Task details
Retype the lines below exactly, but only those from the line that has "7: (909, 233, 38.28)" through the line that has "45: (631, 70, 15.31)". Omit every picture.

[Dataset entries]
------

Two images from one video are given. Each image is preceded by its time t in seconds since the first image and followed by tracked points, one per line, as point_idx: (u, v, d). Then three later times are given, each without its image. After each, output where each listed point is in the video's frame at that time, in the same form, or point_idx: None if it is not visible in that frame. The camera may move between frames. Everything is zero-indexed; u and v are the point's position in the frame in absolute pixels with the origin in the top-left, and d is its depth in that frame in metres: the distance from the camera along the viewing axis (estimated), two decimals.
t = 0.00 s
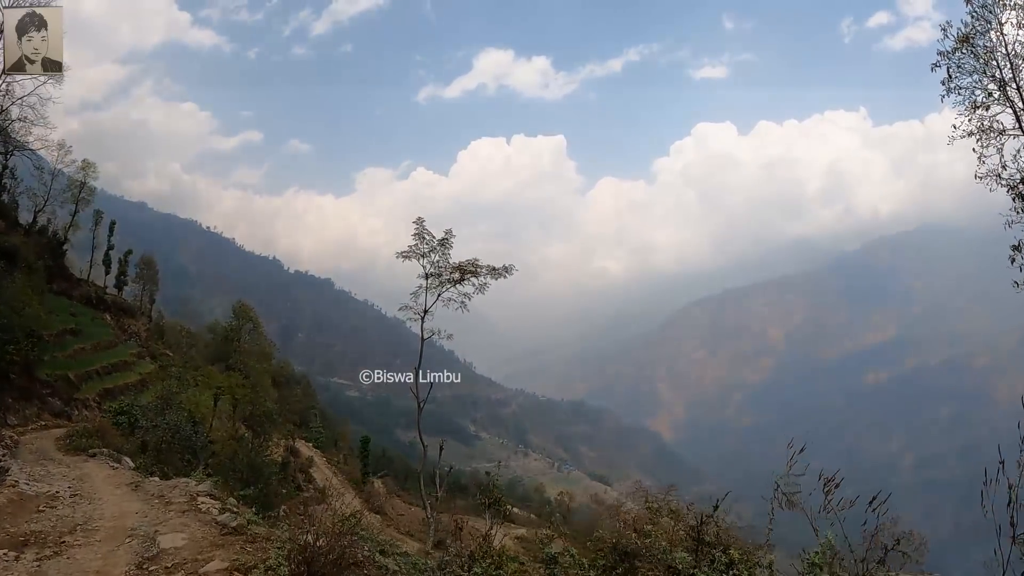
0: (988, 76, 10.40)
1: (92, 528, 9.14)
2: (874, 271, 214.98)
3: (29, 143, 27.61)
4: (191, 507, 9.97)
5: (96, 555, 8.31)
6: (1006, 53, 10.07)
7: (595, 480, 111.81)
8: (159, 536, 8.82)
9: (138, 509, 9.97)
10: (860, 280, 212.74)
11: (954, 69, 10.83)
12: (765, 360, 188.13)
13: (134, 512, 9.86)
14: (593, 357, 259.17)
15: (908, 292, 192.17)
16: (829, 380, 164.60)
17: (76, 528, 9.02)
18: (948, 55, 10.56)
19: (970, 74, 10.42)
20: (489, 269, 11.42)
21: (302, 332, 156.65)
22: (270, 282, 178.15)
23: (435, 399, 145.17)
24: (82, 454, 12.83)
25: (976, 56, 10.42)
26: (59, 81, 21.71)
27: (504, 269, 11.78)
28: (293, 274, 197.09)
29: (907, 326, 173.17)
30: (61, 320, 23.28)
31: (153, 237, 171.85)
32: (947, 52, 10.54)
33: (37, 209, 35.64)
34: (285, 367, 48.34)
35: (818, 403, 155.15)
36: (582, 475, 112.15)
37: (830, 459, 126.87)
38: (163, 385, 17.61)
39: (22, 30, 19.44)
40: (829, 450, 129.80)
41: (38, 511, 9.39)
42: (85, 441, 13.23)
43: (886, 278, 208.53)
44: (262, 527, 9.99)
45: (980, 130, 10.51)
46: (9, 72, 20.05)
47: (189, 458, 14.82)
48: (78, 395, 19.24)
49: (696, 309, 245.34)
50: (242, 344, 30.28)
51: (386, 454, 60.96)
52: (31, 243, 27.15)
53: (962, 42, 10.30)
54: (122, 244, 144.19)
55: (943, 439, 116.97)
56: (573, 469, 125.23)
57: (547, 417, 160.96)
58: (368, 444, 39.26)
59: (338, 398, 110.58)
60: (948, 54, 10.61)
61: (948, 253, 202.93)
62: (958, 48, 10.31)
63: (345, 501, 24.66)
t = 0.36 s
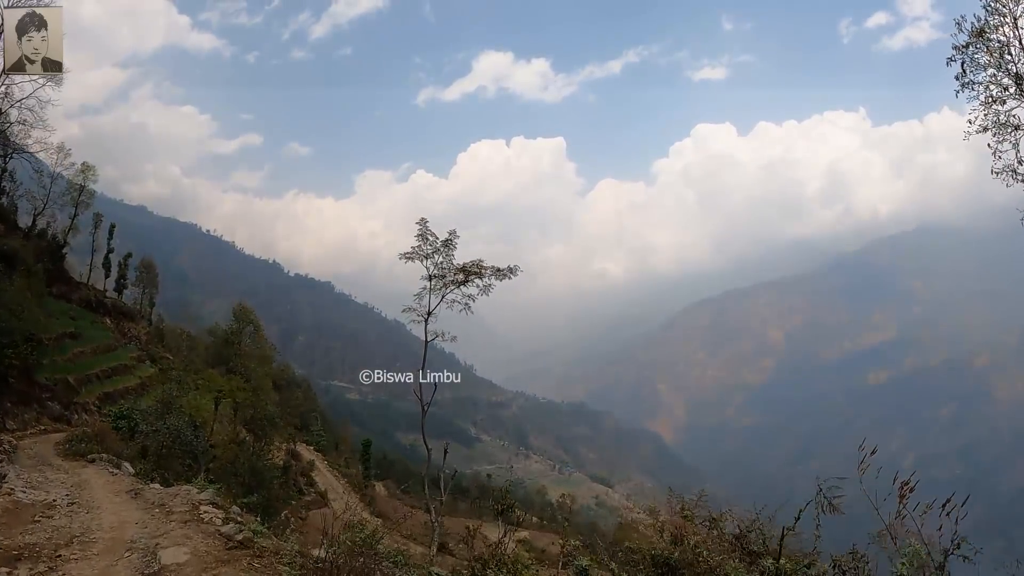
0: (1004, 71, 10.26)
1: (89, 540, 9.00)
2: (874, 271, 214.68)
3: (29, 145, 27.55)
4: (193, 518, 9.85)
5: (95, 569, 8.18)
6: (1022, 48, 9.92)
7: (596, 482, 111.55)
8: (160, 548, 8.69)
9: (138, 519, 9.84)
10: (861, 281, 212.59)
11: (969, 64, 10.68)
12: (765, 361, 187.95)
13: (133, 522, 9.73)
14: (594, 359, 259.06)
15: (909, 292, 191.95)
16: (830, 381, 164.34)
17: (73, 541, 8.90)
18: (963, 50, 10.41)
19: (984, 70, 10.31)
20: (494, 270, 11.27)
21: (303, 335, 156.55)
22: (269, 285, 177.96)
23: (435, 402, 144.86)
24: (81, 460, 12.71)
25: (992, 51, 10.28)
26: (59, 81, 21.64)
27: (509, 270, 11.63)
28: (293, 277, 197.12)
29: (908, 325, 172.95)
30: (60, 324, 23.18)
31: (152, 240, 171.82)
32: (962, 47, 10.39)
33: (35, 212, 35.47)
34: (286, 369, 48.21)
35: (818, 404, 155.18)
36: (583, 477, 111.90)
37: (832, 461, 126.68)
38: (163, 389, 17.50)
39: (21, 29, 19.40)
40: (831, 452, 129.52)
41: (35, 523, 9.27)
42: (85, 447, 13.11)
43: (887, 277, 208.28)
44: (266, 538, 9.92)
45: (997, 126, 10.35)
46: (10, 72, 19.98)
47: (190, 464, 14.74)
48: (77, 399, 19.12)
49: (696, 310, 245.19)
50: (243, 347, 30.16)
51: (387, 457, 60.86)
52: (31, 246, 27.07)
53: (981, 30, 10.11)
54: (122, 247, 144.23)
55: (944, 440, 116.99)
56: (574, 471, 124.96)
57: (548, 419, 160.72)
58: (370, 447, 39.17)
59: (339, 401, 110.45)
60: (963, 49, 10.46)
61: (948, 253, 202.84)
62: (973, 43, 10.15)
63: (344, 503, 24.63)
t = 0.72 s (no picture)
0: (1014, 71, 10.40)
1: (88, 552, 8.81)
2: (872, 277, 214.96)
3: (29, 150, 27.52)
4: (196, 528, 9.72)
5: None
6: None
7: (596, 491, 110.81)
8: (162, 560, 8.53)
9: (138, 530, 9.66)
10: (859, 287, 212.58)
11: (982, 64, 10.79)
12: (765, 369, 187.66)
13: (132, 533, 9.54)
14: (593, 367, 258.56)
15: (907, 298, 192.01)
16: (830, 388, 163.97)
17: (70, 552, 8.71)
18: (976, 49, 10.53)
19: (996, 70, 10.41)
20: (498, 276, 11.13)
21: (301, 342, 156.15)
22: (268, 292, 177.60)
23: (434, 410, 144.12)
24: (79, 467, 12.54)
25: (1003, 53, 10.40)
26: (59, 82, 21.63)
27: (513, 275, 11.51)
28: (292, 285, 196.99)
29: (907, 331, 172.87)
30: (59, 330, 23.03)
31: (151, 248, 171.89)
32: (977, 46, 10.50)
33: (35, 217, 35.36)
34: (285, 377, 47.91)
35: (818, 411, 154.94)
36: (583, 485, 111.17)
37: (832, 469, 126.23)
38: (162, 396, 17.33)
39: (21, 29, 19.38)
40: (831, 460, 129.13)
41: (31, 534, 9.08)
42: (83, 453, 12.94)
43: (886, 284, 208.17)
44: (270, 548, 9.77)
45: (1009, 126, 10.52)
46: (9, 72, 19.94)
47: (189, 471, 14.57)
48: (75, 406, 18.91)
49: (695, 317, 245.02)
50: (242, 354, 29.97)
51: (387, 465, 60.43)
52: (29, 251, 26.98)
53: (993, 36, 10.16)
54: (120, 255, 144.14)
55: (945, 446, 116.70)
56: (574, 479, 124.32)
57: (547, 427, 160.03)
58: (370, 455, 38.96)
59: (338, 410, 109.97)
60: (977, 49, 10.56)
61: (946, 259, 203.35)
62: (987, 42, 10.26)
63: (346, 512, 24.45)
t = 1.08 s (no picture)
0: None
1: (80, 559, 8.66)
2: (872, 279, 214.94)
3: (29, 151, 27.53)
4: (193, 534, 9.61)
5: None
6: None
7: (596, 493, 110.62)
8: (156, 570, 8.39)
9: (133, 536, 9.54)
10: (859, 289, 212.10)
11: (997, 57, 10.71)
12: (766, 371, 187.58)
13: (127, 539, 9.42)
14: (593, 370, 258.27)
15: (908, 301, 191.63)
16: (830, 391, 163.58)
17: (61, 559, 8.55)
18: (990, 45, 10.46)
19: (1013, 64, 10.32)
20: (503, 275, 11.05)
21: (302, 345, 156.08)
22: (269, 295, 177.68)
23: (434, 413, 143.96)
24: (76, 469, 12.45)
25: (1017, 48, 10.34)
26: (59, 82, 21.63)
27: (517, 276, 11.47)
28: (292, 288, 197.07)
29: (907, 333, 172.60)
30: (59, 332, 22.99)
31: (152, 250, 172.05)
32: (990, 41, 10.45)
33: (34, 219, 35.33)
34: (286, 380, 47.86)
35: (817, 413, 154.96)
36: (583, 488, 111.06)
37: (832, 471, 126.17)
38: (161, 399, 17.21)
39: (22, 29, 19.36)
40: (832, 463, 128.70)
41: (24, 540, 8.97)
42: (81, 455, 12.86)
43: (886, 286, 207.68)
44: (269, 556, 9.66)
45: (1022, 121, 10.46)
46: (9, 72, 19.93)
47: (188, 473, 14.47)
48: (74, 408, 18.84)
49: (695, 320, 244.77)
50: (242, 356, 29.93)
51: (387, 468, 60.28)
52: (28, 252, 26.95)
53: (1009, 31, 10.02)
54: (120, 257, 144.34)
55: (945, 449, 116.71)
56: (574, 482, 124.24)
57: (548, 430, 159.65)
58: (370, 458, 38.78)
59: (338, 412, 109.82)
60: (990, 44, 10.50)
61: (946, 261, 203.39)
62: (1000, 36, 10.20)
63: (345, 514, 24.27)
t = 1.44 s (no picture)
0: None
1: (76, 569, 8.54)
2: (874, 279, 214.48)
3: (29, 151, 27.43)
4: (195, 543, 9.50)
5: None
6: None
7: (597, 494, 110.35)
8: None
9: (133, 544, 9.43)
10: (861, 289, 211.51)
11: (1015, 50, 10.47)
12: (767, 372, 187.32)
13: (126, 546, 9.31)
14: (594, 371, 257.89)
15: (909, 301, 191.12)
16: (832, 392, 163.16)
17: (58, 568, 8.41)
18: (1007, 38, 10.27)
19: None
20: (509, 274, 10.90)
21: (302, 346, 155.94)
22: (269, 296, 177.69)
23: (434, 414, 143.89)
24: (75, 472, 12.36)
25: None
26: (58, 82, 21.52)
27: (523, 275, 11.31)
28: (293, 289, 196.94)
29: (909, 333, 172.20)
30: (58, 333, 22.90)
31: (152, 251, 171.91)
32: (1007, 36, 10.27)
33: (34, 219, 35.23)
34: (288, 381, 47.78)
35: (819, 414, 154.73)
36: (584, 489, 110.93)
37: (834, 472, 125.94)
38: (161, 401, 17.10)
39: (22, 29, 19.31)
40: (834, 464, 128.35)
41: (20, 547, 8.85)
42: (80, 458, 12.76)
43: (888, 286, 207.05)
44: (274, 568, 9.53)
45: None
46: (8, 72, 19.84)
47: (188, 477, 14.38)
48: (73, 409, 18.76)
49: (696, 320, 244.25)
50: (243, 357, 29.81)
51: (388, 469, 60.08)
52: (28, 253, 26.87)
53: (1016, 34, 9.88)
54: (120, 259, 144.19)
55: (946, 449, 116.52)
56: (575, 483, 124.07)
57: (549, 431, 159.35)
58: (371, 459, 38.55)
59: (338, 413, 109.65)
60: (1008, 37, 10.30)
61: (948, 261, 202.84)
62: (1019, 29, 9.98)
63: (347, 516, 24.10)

------

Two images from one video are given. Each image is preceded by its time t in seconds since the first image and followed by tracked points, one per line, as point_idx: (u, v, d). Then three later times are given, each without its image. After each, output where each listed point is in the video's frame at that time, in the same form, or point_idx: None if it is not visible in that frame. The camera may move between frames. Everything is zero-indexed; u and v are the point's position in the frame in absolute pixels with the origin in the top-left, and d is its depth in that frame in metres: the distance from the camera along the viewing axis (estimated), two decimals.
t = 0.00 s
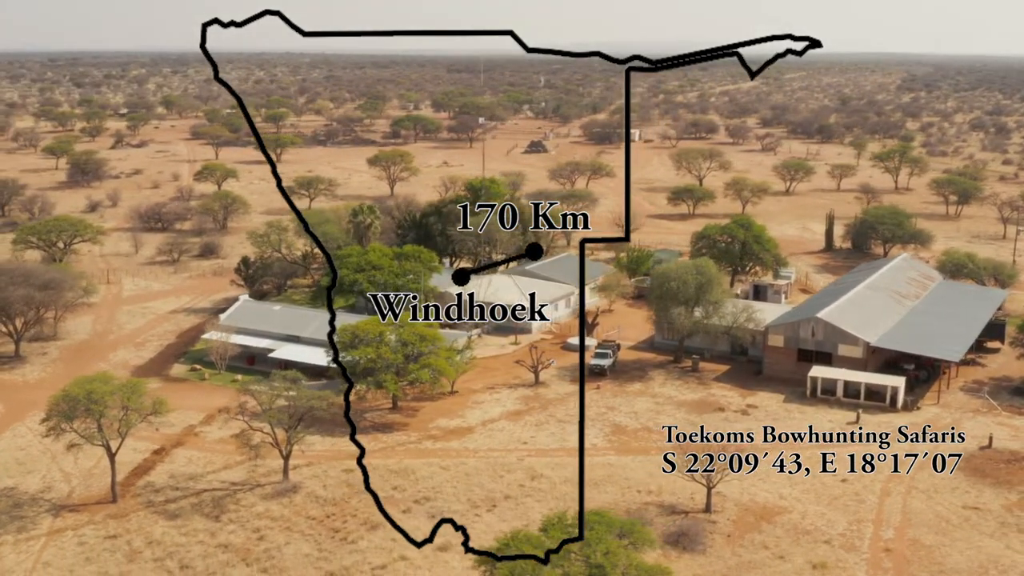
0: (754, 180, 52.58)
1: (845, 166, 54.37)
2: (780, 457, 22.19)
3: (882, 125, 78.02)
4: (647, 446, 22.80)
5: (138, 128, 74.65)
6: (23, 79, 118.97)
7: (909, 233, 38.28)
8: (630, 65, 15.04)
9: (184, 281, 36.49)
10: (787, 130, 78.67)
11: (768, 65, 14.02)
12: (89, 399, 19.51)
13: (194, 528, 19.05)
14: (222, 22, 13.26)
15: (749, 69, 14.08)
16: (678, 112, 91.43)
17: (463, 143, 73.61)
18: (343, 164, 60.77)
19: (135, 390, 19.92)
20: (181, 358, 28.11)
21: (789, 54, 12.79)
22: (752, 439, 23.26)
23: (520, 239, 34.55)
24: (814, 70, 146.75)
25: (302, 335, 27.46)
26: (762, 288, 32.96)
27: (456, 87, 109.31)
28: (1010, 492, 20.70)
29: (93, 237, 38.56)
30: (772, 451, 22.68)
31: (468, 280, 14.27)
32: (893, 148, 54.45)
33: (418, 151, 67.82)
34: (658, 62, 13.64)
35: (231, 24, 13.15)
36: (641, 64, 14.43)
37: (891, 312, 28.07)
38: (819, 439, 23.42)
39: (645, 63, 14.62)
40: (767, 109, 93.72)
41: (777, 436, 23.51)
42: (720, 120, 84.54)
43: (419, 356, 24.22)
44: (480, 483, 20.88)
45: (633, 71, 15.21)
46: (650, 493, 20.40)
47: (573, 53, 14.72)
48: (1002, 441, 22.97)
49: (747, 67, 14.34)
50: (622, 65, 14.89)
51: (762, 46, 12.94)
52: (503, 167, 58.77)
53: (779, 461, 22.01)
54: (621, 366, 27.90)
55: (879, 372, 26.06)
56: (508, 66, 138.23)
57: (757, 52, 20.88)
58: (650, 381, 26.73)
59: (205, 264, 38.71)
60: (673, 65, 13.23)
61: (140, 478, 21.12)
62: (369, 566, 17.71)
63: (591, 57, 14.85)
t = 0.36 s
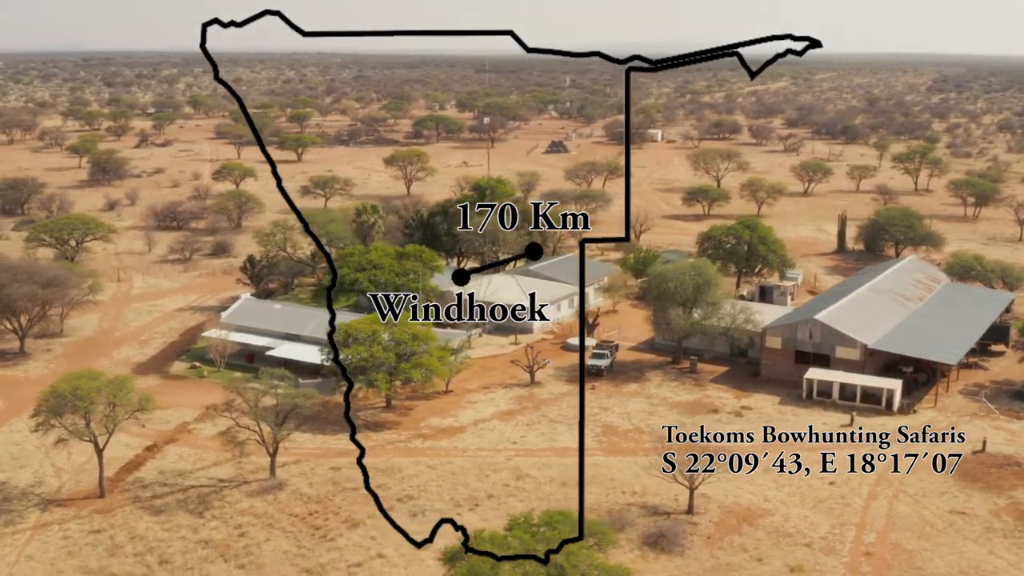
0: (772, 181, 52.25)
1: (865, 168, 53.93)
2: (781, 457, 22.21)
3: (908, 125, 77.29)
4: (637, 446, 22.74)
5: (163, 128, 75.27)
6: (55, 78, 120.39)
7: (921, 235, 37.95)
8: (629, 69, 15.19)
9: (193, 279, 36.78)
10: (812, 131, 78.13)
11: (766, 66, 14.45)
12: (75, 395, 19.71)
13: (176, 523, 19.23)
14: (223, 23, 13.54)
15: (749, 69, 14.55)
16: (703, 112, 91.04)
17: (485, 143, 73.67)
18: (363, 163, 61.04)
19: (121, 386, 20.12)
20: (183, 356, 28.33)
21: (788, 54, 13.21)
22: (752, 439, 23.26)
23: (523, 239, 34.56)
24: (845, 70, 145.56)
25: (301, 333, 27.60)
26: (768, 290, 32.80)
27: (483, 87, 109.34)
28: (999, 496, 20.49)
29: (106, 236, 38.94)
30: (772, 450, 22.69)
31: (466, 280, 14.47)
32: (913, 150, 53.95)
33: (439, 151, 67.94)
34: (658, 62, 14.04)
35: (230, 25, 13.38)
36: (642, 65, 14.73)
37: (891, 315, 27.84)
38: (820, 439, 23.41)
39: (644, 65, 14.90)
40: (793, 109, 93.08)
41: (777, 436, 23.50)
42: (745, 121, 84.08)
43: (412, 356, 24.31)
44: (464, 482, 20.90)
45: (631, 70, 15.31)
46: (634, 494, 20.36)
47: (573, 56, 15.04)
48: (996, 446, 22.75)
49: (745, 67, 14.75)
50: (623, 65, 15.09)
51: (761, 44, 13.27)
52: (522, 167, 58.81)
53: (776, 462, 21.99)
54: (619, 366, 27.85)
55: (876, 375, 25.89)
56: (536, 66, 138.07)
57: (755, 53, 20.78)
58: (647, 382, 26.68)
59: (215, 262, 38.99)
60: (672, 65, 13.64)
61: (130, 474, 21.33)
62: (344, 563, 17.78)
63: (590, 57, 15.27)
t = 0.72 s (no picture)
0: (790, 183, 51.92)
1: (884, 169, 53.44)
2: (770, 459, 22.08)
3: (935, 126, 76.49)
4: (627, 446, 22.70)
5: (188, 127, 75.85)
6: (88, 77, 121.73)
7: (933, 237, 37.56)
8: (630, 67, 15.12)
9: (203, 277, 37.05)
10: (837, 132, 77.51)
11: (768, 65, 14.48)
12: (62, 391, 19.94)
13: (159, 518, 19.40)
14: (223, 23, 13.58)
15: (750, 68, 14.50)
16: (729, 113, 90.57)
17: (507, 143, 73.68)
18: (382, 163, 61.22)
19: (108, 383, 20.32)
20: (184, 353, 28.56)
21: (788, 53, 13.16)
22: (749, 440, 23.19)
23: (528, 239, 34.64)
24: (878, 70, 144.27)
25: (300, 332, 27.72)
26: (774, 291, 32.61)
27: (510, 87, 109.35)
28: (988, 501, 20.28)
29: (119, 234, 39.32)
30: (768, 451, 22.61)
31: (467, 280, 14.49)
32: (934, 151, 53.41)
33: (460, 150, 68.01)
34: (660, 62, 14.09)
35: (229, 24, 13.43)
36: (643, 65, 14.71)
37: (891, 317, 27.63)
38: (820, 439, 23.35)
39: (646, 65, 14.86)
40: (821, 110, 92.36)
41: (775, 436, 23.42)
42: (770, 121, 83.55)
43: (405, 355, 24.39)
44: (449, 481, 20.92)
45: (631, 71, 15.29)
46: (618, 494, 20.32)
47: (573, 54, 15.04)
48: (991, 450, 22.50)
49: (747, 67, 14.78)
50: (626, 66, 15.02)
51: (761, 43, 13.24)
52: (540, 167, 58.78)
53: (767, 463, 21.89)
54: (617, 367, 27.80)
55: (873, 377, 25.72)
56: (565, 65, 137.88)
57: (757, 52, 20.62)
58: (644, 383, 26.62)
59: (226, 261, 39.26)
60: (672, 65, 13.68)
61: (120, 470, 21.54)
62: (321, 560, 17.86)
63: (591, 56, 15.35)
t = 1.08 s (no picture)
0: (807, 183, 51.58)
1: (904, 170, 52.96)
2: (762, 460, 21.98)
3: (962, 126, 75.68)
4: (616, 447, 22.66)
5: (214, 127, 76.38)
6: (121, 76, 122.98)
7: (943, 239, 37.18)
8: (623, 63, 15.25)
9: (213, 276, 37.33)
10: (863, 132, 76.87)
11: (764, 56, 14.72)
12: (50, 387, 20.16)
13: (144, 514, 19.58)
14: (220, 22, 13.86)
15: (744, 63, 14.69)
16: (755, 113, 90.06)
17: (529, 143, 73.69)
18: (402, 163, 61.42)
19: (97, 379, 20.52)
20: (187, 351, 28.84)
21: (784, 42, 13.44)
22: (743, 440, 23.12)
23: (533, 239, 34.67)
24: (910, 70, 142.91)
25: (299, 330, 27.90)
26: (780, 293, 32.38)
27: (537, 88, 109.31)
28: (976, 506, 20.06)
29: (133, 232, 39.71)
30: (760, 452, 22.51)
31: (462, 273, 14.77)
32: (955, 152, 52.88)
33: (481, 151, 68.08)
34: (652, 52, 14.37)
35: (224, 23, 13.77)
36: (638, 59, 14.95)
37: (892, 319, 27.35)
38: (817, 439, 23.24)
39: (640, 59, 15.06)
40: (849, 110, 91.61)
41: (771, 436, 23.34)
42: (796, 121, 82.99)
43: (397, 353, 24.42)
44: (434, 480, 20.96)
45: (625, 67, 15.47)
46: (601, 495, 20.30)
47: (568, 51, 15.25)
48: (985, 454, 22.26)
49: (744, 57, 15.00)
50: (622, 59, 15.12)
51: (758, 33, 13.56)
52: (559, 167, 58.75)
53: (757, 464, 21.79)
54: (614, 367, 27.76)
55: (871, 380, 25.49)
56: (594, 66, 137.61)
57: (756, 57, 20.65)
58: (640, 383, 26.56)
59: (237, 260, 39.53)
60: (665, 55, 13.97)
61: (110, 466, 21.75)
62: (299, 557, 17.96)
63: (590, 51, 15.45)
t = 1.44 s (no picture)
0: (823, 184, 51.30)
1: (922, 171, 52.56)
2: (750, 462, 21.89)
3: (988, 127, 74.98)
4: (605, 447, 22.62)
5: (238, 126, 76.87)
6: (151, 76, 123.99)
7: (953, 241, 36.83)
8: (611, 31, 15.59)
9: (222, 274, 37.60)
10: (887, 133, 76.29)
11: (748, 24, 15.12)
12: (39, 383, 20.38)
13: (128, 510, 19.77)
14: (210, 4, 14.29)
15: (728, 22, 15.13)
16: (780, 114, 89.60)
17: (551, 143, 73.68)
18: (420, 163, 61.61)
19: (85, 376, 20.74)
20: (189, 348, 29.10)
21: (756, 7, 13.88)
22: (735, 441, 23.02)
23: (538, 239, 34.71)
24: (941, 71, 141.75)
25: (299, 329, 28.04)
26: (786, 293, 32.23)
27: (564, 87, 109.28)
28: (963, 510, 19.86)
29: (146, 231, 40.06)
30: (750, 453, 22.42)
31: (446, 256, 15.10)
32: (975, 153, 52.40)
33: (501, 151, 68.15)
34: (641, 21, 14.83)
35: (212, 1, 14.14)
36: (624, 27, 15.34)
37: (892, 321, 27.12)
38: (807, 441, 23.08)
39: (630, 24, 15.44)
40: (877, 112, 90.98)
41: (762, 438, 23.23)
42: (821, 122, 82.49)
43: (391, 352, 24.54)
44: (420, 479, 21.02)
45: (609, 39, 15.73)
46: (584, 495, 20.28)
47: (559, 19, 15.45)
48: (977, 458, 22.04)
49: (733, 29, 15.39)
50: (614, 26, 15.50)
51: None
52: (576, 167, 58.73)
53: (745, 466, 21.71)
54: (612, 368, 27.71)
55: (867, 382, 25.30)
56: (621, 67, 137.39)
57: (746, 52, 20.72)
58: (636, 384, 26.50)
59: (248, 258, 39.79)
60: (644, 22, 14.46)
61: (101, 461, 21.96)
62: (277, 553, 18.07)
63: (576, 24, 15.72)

------

Task answer
7: (909, 233, 38.28)
8: (630, 65, 15.04)
9: (184, 281, 36.49)
10: (787, 130, 78.67)
11: (768, 65, 14.02)
12: (89, 399, 19.51)
13: (194, 528, 19.05)
14: (222, 22, 13.26)
15: (749, 69, 14.08)
16: (678, 112, 91.43)
17: (463, 143, 73.61)
18: (343, 164, 60.77)
19: (135, 390, 19.92)
20: (181, 358, 28.11)
21: (789, 54, 12.79)
22: (752, 439, 23.26)
23: (520, 239, 34.55)
24: (814, 70, 146.75)
25: (302, 335, 27.46)
26: (762, 288, 32.96)
27: (456, 87, 109.31)
28: (1010, 492, 20.70)
29: (93, 237, 38.56)
30: (772, 451, 22.68)
31: (468, 280, 14.27)
32: (893, 148, 54.45)
33: (418, 151, 67.82)
34: (658, 62, 13.64)
35: (231, 24, 13.15)
36: (641, 64, 14.43)
37: (891, 312, 28.07)
38: (819, 439, 23.42)
39: (645, 63, 14.62)
40: (767, 109, 93.72)
41: (777, 436, 23.51)
42: (720, 120, 84.54)
43: (419, 356, 24.22)
44: (480, 483, 20.88)
45: (633, 71, 15.21)
46: (650, 493, 20.40)
47: (573, 53, 14.72)
48: (1002, 441, 22.97)
49: (747, 67, 14.34)
50: (622, 65, 14.89)
51: (762, 46, 12.94)
52: (503, 167, 58.77)
53: (779, 461, 22.01)
54: (621, 366, 27.90)
55: (879, 372, 26.06)
56: (508, 66, 138.23)
57: (757, 52, 20.88)
58: (650, 381, 26.73)
59: (205, 264, 38.71)
60: (673, 65, 13.23)
61: (140, 478, 21.12)
62: (369, 566, 17.71)
63: (591, 57, 14.85)
t = 0.36 s
0: (772, 181, 52.25)
1: (865, 168, 53.93)
2: (781, 457, 22.21)
3: (908, 125, 77.29)
4: (637, 446, 22.74)
5: (163, 128, 75.27)
6: (55, 78, 120.39)
7: (921, 235, 37.95)
8: (629, 69, 15.19)
9: (193, 279, 36.78)
10: (812, 131, 78.13)
11: (766, 66, 14.45)
12: (75, 395, 19.71)
13: (176, 523, 19.23)
14: (223, 23, 13.54)
15: (749, 69, 14.55)
16: (703, 112, 91.04)
17: (485, 143, 73.67)
18: (363, 163, 61.04)
19: (121, 386, 20.12)
20: (183, 356, 28.33)
21: (788, 54, 13.21)
22: (752, 439, 23.26)
23: (523, 239, 34.56)
24: (845, 70, 145.56)
25: (301, 333, 27.60)
26: (768, 290, 32.80)
27: (483, 87, 109.34)
28: (999, 496, 20.49)
29: (106, 236, 38.94)
30: (772, 450, 22.69)
31: (466, 280, 14.47)
32: (913, 150, 53.95)
33: (439, 151, 67.94)
34: (658, 62, 14.04)
35: (230, 25, 13.38)
36: (642, 65, 14.73)
37: (891, 315, 27.84)
38: (820, 439, 23.41)
39: (644, 65, 14.90)
40: (793, 109, 93.08)
41: (777, 436, 23.50)
42: (745, 121, 84.08)
43: (412, 356, 24.31)
44: (464, 482, 20.90)
45: (631, 70, 15.31)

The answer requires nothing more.